The big focus has to be on spending and those measures which can advance the recovery without adding to the deficit. Garrett’s proposals don’t fit those guidelines, and they certainly don’t fit the idea of having housing rejoin the economy after three long years of decline.

One of the participants in Friday’s debate is former Harvard president, Clinton era Treasury Secretary and senior Obama advisor Lawrence Summers. Earlier this week Summers penned a Washington Post article on the housing crisis. He identifies the housing sector as the key to any real recovery, and whether or not you agree with his prescriptions for assisting the start of that recovery, the Garrett approach is not one that can do anything but further diminish the availability of credit for home purchasers, a sort of Smoot Hawley for housing. Like the demands for the end of the mortgage interest deduction that regularly issue from smart people who don’t know housing, the continued attempts to impose pure theory on the American housing market which is deeply intertwined with American values and vision just doesn’t make a lick of political or economic sense right now.
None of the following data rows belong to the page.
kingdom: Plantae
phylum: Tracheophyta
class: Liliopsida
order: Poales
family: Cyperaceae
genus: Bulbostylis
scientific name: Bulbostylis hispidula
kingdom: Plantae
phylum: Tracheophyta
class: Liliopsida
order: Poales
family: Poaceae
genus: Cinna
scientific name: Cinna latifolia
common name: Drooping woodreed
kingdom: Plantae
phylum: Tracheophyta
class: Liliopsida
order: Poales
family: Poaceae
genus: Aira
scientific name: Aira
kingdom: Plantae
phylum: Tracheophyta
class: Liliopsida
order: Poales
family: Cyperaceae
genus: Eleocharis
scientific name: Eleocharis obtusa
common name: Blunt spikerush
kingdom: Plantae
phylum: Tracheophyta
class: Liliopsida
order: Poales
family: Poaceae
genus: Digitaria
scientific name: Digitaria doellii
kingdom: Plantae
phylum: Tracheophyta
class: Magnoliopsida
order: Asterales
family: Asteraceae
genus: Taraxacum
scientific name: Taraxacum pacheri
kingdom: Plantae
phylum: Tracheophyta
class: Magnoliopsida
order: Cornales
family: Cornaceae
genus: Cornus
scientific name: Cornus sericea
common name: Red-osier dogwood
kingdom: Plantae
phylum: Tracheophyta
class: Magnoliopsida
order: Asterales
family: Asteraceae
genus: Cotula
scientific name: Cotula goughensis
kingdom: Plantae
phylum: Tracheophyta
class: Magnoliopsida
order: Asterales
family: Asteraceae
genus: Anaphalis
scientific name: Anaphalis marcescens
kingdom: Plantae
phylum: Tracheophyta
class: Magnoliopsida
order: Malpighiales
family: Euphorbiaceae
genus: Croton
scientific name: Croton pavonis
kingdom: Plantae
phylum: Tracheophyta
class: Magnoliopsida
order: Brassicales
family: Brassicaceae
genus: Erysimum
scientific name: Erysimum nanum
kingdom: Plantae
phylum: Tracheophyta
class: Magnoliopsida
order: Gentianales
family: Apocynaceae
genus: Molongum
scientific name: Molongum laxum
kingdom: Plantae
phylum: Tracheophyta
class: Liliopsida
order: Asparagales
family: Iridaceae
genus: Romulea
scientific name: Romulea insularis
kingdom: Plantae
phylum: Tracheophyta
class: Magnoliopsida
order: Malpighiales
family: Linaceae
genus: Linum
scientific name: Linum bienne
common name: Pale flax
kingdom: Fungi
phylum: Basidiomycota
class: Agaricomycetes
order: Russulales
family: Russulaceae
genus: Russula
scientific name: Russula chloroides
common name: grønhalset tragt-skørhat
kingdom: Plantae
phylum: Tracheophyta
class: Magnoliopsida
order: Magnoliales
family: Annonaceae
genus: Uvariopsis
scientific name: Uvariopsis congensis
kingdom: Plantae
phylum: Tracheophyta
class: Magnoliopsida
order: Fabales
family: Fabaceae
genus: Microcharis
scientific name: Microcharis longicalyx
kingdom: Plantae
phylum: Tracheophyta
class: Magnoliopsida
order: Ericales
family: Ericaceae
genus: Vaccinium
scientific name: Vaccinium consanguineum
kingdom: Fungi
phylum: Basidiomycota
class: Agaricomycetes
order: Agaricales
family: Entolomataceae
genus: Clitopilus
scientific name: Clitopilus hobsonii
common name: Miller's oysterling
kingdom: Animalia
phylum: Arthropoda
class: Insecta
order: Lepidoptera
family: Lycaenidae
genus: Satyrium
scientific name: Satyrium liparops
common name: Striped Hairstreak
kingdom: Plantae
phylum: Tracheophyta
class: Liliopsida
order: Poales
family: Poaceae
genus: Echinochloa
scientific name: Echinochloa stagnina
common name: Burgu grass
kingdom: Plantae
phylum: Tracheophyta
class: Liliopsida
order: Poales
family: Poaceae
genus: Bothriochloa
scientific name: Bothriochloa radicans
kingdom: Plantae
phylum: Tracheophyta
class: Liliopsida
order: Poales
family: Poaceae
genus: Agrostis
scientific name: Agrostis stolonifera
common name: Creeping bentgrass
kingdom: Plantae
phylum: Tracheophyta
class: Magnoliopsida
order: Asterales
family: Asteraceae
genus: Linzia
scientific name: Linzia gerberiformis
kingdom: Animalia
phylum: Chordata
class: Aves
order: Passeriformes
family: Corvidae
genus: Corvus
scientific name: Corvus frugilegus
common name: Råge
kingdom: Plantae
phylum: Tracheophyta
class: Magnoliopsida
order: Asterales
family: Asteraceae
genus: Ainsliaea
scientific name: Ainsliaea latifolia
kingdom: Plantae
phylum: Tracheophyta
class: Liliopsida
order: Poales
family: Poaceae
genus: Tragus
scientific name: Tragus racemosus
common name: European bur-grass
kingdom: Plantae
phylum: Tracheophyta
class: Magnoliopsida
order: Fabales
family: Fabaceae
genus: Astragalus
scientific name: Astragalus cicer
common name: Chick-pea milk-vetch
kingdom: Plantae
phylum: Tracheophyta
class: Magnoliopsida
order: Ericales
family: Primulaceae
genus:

The hard fall of housing has a lot of reasons, and the GSEs are of course culprits. But the key task now is defeating the president and getting the economy and national security into responsible, competent hands. Ideologically appealing “big fixes” are exactly the wrong way to talk to homeowners across the country about their biggest investments and their most valuable tax advantage, and exactly what Democrats will use to cudgel the GOP nominee before audiences of homeowners.

If there is even one conservative political professional who thinks it is a good idea for the GOP to threaten home prices, send me a link.